Peeling is unnecessary here.

Which tuna is best: water-packed or oil-packed?

Both work. Water-packed is leaner and lighter, while oil-packed has richer flavor. If using oil-packed, reduce added mayo or oil slightly.

Can I make these in an air fryer?

Yes.

Air fry the empty peppers at 375°F (190°C) for 6–8 minutes, stuff them, then air fry for another 6–8 minutes until the tops are golden.

What can I use instead of mayonnaise?

Greek yogurt is a great swap for tang and protein. For dairy-free, try mashed avocado or a little tahini with lemon.

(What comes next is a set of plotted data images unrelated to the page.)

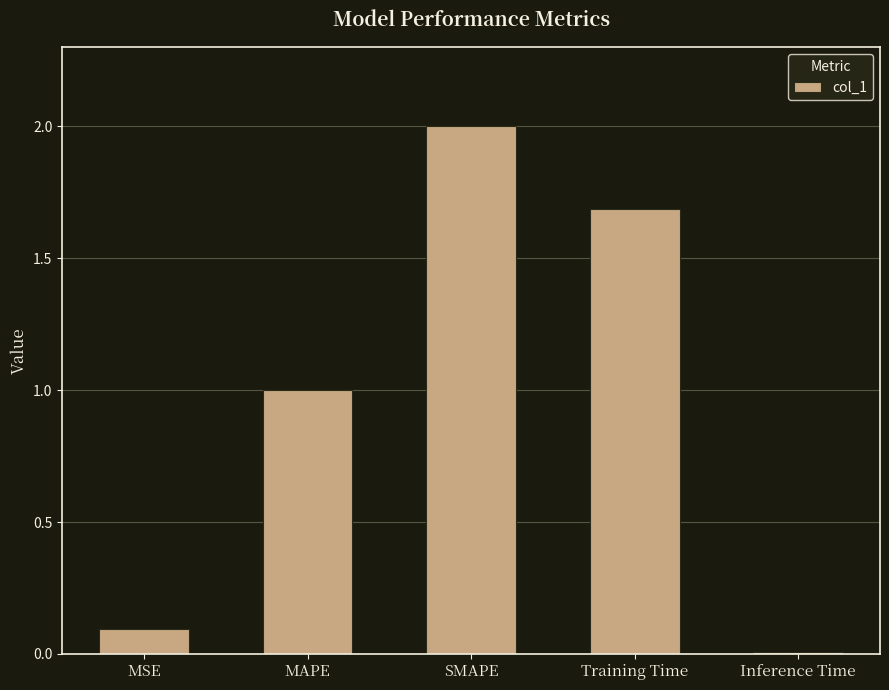

Rank the categories by value from highest to lowest.

SMAPE, Training Time, MAPE, MSE, Inference Time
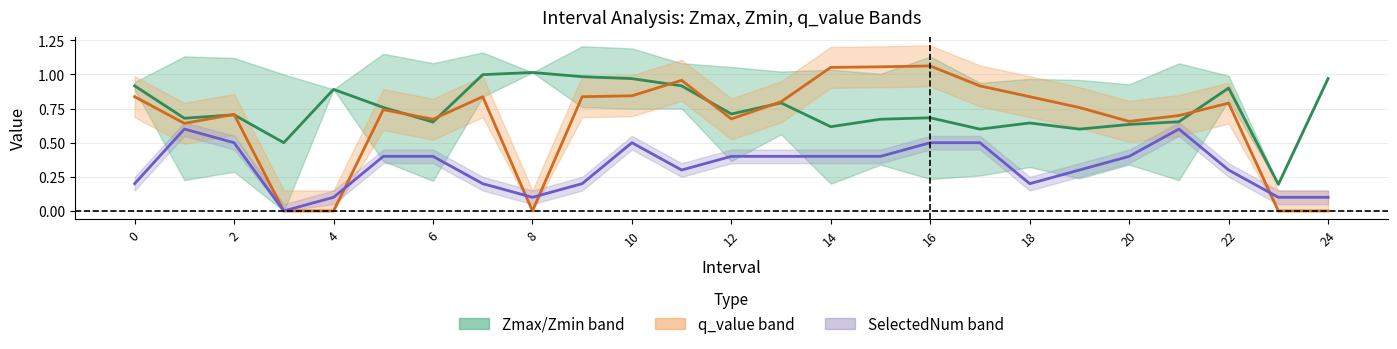

In SelectedNum (÷10), how many points are higher than both neighbors (excluding endpoints)?

3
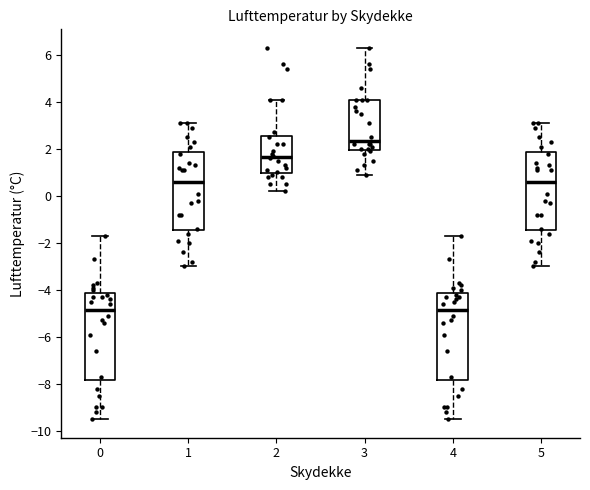

Where does the lower whisker of the box at x = 0 end on the y-axis? The values are not printed on the chart, so give them approximately, as read against the axis.

-9.4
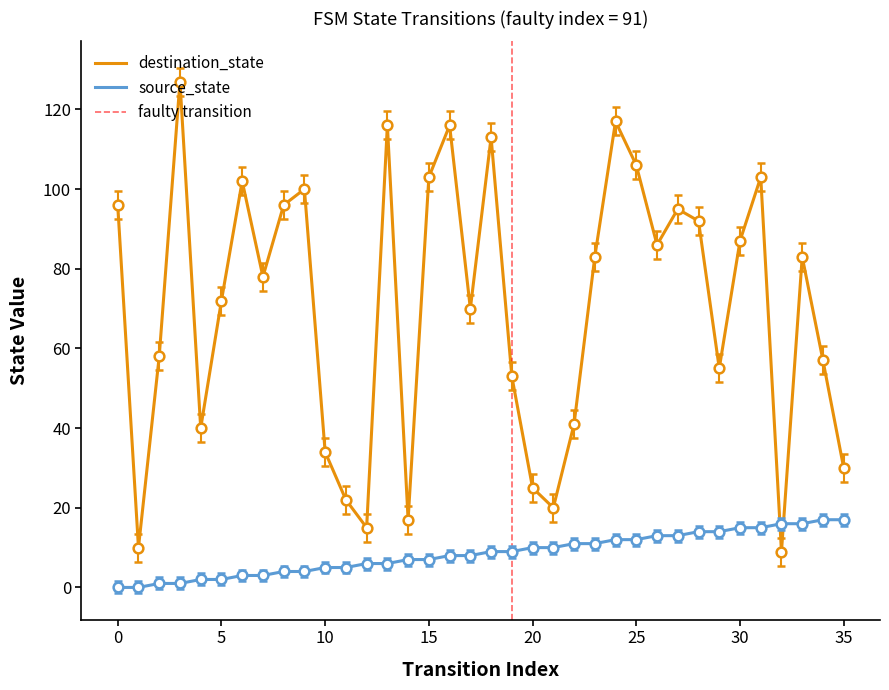

Which series ends up on top after the final intersection of destination_state and source_state?

destination_state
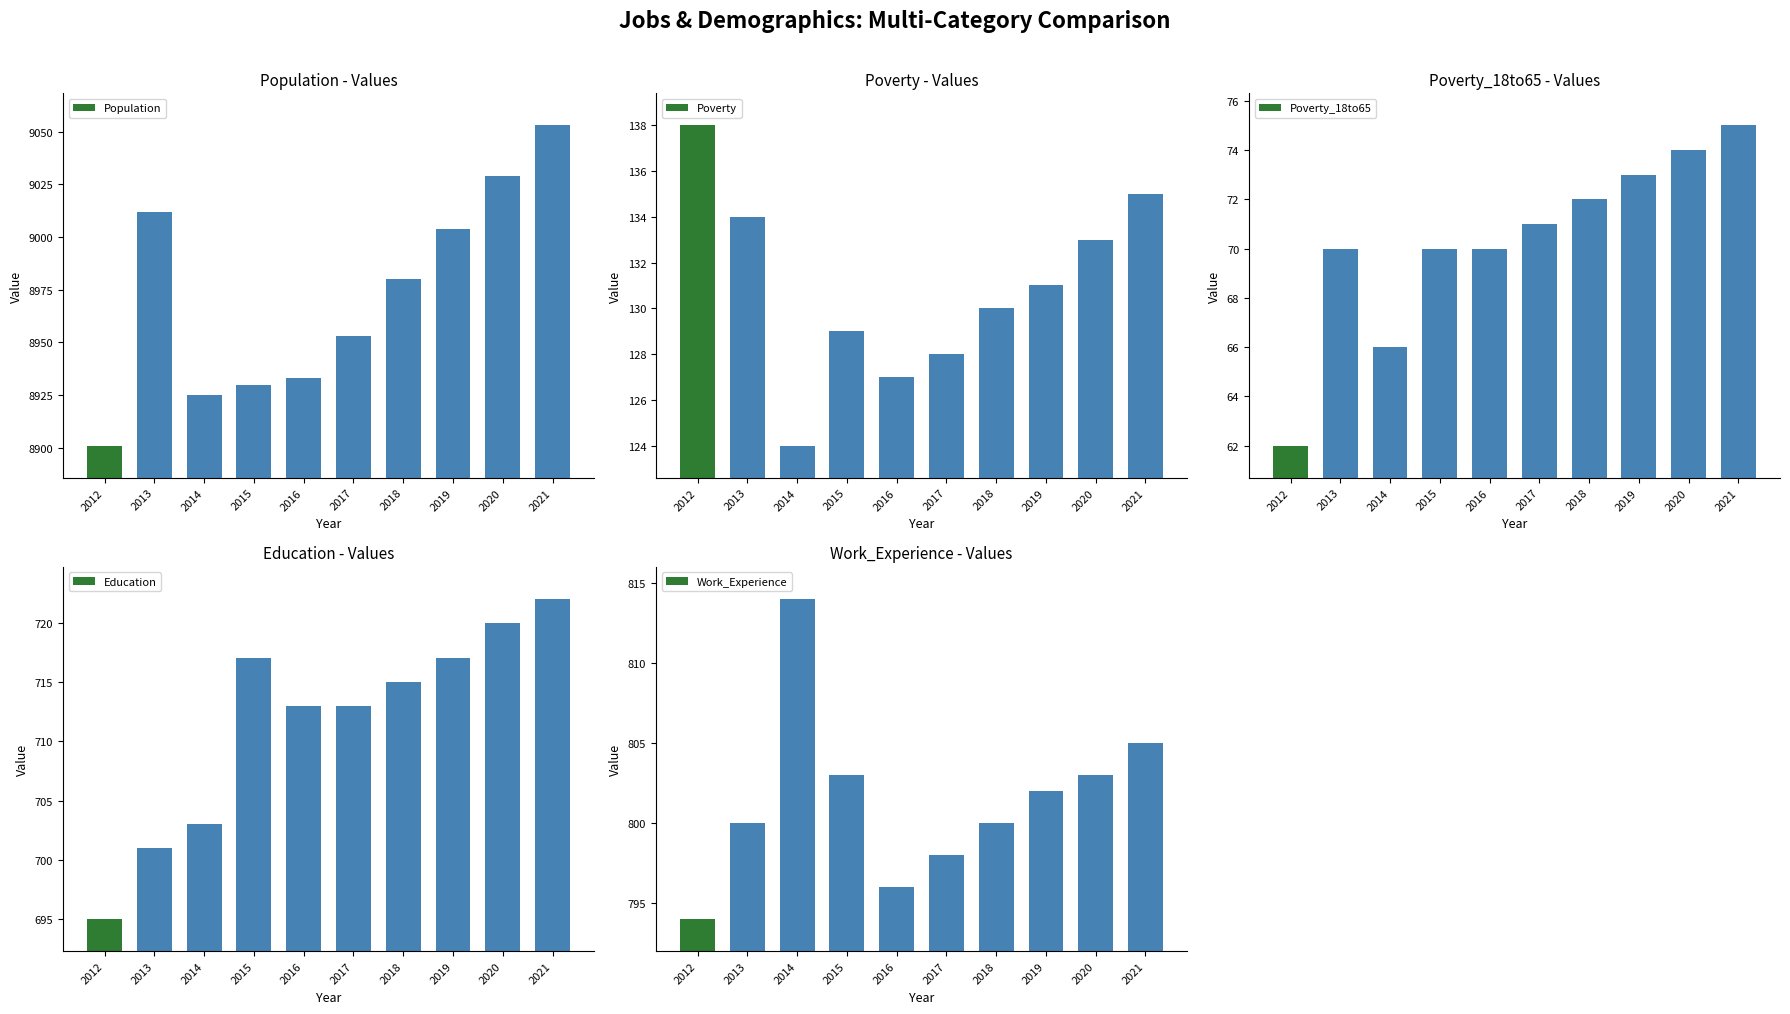

List the labels in order of Poverty value, largest first.

2012, 2021, 2013, 2020, 2019, 2018, 2015, 2017, 2016, 2014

How do I keep the filling from being watery?

Drain the tuna thoroughly, chop vegetables finely, and don’t overdo the lemon juice or mayo. Par-baking the peppers also reduces moisture buildup.

Can I add more vegetables?

Absolutely.

Finely chopped spinach, zucchini, or roasted red peppers blend well. Just keep the pieces small and avoid overly watery add-ins.

What if I only have small peppers?

Use more of them and reduce bake times slightly. Mini peppers make great appetizers; start checking a few minutes earlier.

Is there a gluten-free version?

Yes.

Skip grains or use quinoa or rice. Everything else is naturally gluten-free—just confirm labels on mustard and capers.

How can I make it extra crispy on top?

Mix the remaining cheese with a handful of breadcrumbs and a drizzle of olive oil. Bake until browned, then broil for 1–2 minutes if needed.

Final Thoughts

Tuna stuffed bell peppers are proof that simple ingredients can add up to something comforting and bright.

The method is easy, the flavors are fresh, and the results feel satisfying without weighing you down. Keep the base recipe handy, then riff with what you have—different herbs, grains, or cheeses. It’s the kind of weeknight staple you’ll make once and keep coming back to, because it just works.